Treatment Eligibility:
- At least measurable disease per Lugano Criteria (for B-cell lymphomas) or per International Myeloma Working Group (IMWG) criteria (for multiple myeloma) at the time of screening.
- At least 2 weeks or 5 half-lives (whichever is shorter) must have elapsed since any prior systemic therapy at the time the subject is planned for bispecific antibody therapy, except for systemic inhibitory/stimulatory immune checkpoint therapy. Steroids require only a 7-day washout.

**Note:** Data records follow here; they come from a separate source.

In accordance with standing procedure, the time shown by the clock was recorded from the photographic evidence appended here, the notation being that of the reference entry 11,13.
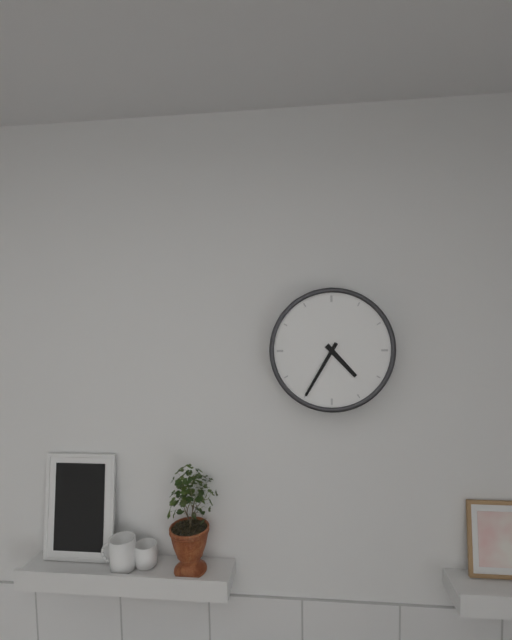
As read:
4,35
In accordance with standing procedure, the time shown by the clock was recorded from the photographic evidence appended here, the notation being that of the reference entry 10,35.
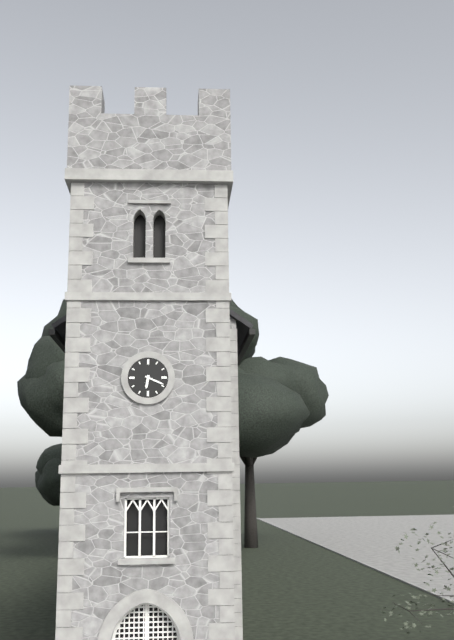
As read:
6,19
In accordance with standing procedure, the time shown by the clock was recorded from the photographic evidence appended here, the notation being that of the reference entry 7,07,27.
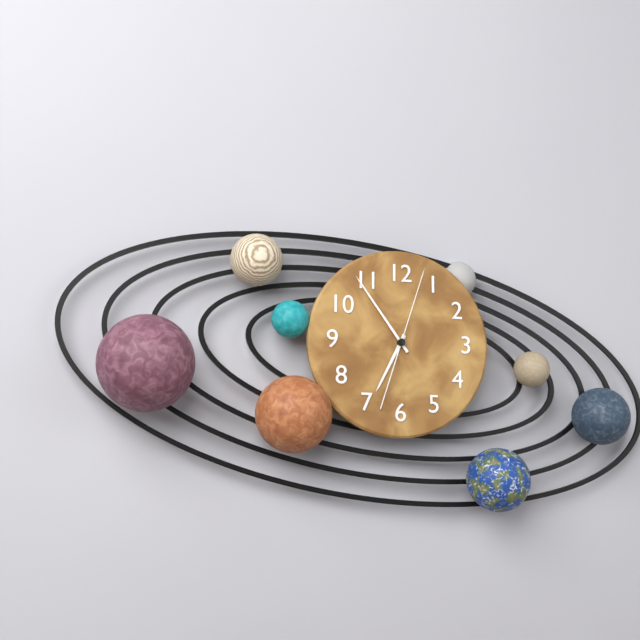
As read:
6,54,03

- At least 3 half-lives must have elapsed from any prior systemic inhibitory/stimulatory immune checkpoint molecule therapy (e.g., ipilimumab, nivolumab, pembrolizumab, atezolizumab, OX40 agonists, 4-1BB agonists, etc.) before the planned bispecific therapy.
Performance Status:
- Eastern Cooperative Oncology Group (ECOG) performance status of 0 to 2.
Organ Function:
- Adequate renal, hepatic, pulmonary, and cardiac function, defined as:
- Absolute neutrophil count (ANC) ≥ 1000/µL,
- Platelet count ≥ 50,000/µL,
- Hgb > 7, and standard pre-medications are allowed per standard of care guidelines
- Patients eligible to receive the bispecifics per institutional guidelines.

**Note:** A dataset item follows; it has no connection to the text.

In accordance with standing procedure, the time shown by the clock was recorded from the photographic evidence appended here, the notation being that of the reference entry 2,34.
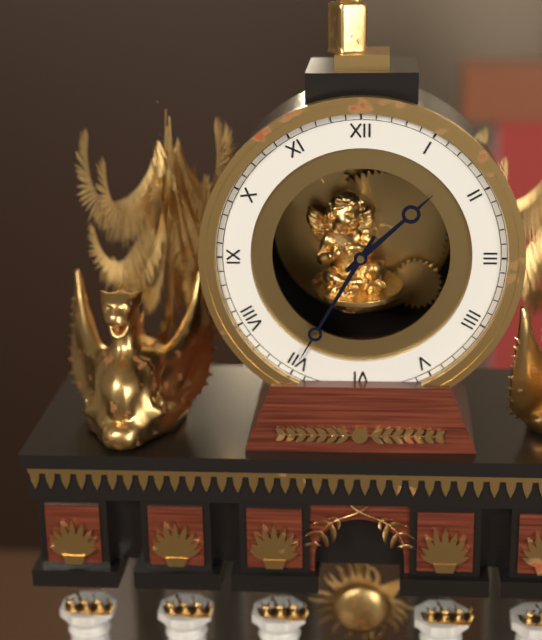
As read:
1,35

- Absolute lymphocyte count ≥ 100/µL
- Creatinine clearance (as estimated by Cockcroft Gault or CKD-EPI) ≥ 30 mL/min,
- Serum ALT/AST ≤ 2.5 times institutional upper limit of normal (ULN),
- Total bilirubin ≤ 1.5 mg/dL, except in subjects with Gilbert's syndrome,
- Cardiac ejection fraction ≥ 40%, no clinically significant pericardial effusion, and no clinically significant ECG findings (current status)
- Baseline oxygen saturation > 92% on room air.
Reproductive Status:
- Females of childbearing potential must have a negative serum or urine pregnancy test. Females who have undergone surgical sterilization or who have been postmenopausal for at least 2 years are not considered to be of childbearing potential.
- Women of Childbearing Potential (WOCBP) must agree to use one highly effective method of contraception, including hormonal contraceptives (e.g. combined oral contraceptives, patch, vaginal ring, injectables, and implants); intrauterine device (IUD) or intrauterine system (IUS); vasectomy or tubal ligation; and one effective method of contraception, including male condom, female condom, cervical cap, diaphragm or contraceptive sponge or abstain from heterosexual intercourse for the duration of study participation and for six months after the last bispecific antibody dose..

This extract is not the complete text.